● Excerpt to read:
Beck v. Semones' Adm'r.*

Decision Date23 September 1926
PartiesBECK et al. v. SEMONES' ADM'R.*
CourtVirginia Supreme Court

Appeal from Circuit Court, Bedford County.

Suits by R. E. Cook, executor of J. W. Semones, deceased, and by U. M. Beck and another, against the Blue Ridge Metals Corporation, were consolidated. From the decree, U. M. Beck and another appeal. Affirmed.

Landon Lowry, of Bedford City, Leonard G. Muse, of South Roanoke, and Woods, Chit-wood, Coxe & Rogers, of Roanoke, for appellants.

Martin & Wingfield, of Roanoke, for appellee.

BURKS, J. The Blue Ridge Metals Corporation was a Virginia corporation, but all of its stock was owned by persons residing in or near Pittsburg, Pa. U. M. Beck was president of the company, and E. T. Beedle its treasurer. The company bought two tracts of land in Bedford county, Va., supposed to contain valuable mineral deposits. One of these tracts containing 474.25 acres was paid for in full. The price of the other tract was something over $18,000. The cash payment reduced the purchase price to $12,500, for which the company gave its notes and a deed of trust on this tract. Default was made In the payment of the notes, and this tract was sold under the deed of trust and netted the vendor $4,085. The vendor, J. W. Semones, having died, his executor, on November 23, 1923, gave notice to the company that on December 12, 1923, it would apply to the court of law and chancery of the city of Roanoke for a judgment against it for the balance on said notes, and such judgment was accordingly rendered on the date last mentioned. There is no controversy over this judgment.

Three days before this judgment was rendered, U. M. Beck, the president of the company, received from the agent in Virginia, on whom the notice was served, the copy of the notice served on him. It was then too late to call a meeting of the directors, as the by-laws of the company required three days' notice of such meeting; but he saw, or talked over the telephone to, a majority of the directors, and they advised him, or assented to a suggestion from him, to go to Virginia and do whatever was best to protect the interests of the company and of himself and Mr. Beedle, to whom the company was indebted. This indebtedness was for money which had been advanced to make the cash payment on the Semones tract and certain development expenses, and Beck and Beedle held the notes of the company for the amounts advanced by them respectively.

The company at that time had no assets except the tract of 474.25 acres, and owed no debts except to Semones, Beck, and Beedle, but the land was not of sufficient value to pay all three of them. Then began the struggle of Beck and Beedle to get priority over the judgment to be rendered on December 12, 1923, in favor of Semones' executor.

Beedle had died, but had no personal representative in this state. Beck set out at once for Virginia, bringing with him the notes which had been executed by the company to him and to Beedle, respectively, and upon arrival employed counsel, and began active preparations to secure judgments in favor of himself and of Beedle's estate against the company, before judgment could be rendered in favor of Semones' executor, upon the notice he had served on the company.

A resident of the state was appointed personal representative of Beedle's estate on December 11, 1923. On the same date (the day before judgment was to be rendered in favor of Semones' executor), U. M. Beck appeared by counsel in the corporation court of the city of Roanoke and presented a notice of motion for a judgment against the said Blue Ridge Metals Corporation, and "moved thecourt to docket his motion for judgment against the defendant, and to permit him to file in open court his written notice of said motion, returnable to this date." Thereupon the following proceeding was had:

"And thereupon the defendant appeared by its president, and in open court waived notice of said motion. It is accordingly ordered that said motion be, and the same hereby is, with the consent of the defendant, duly docketed, and said notice duly filed.

● Task set:
[a] Extract the passage of the court opinion starting at "Suits by R." and ending at "Roanoke, for appellee.".
[b] Answer these questions using the court opinion:
(i) How many acres were in the tract that the company paid for in full?
(ii) How many days' notice did the company's by-laws require for a meeting of the directors?
(iii) On what date was a resident of the state appointed personal representative of Beedle's estate?
[c] Continue the court opinion from the point where it stops.

● Source information:
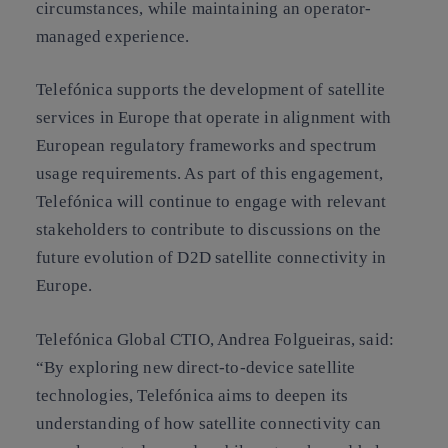
circumstances, while maintaining an operator-
managed experience.
Telefónica supports the development of satellite
services in Europe that operate in alignment with
European regulatory frameworks and spectrum
usage requirements. As part of this engagement,
Telefónica will continue to engage with relevant
stakeholders to contribute to discussions on the
future evolution of D2D satellite connectivity in
Europe.
Telefónica Global CTIO, Andrea Folgueiras, said:
“By exploring new direct-to-device satellite
technologies, Telefónica aims to deepen its
understanding of how satellite connectivity can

● Solved problems:
[a]
Suits by R. E. Cook, executor of J. W. Semones, deceased, and by U. M. Beck and another, against the Blue Ridge Metals Corporation, were consolidated. From the decree, U. M. Beck and another appeal. Affirmed.

Landon Lowry, of Bedford City, Leonard G. Muse, of South Roanoke, and Woods, Chit-wood, Coxe & Rogers, of Roanoke, for appellants.

Martin & Wingfield, of Roanoke, for appellee.

[b]
(i) 474.25 acres
(ii) Three days
(iii) December 11, 1923

[c]
"And thereupon the said plaintiff, by his attorneys, moved the court for a judgment against the defendant in the sum of $2,592, with interest on $2,350, a part thereof, from December 2, 1919, and with interest on $242, the remainder thereof, from February 25, 1920, due by notes executed by the defendant, payable to the plaintiff. Thereupon the plaintiff was-sworn, and exhibited said notes, which were duly proved according to law.

"And it appearing to the court that the said notes are not taxable in the state of Virginia, because of the nonresidency of the plaintiff, the holder thereof, it is accordingly ordered that the plaintiff have and recover of the defendant the said sum of $2,592, with interest on $2,-350, a part thereof, from December 2, 1919, and with interest on $242, the remainder thereof, from February 25, 1920, until paid, together with the costs.

"And it is further ordered, for cause shown, that this judgment be forthwith docketed, and a duly certified abstract furnished the plaintiff."

Similar proceedings, in all respects, were had by the personal representative of Beedle, and a similar judgment was rendered in his favor.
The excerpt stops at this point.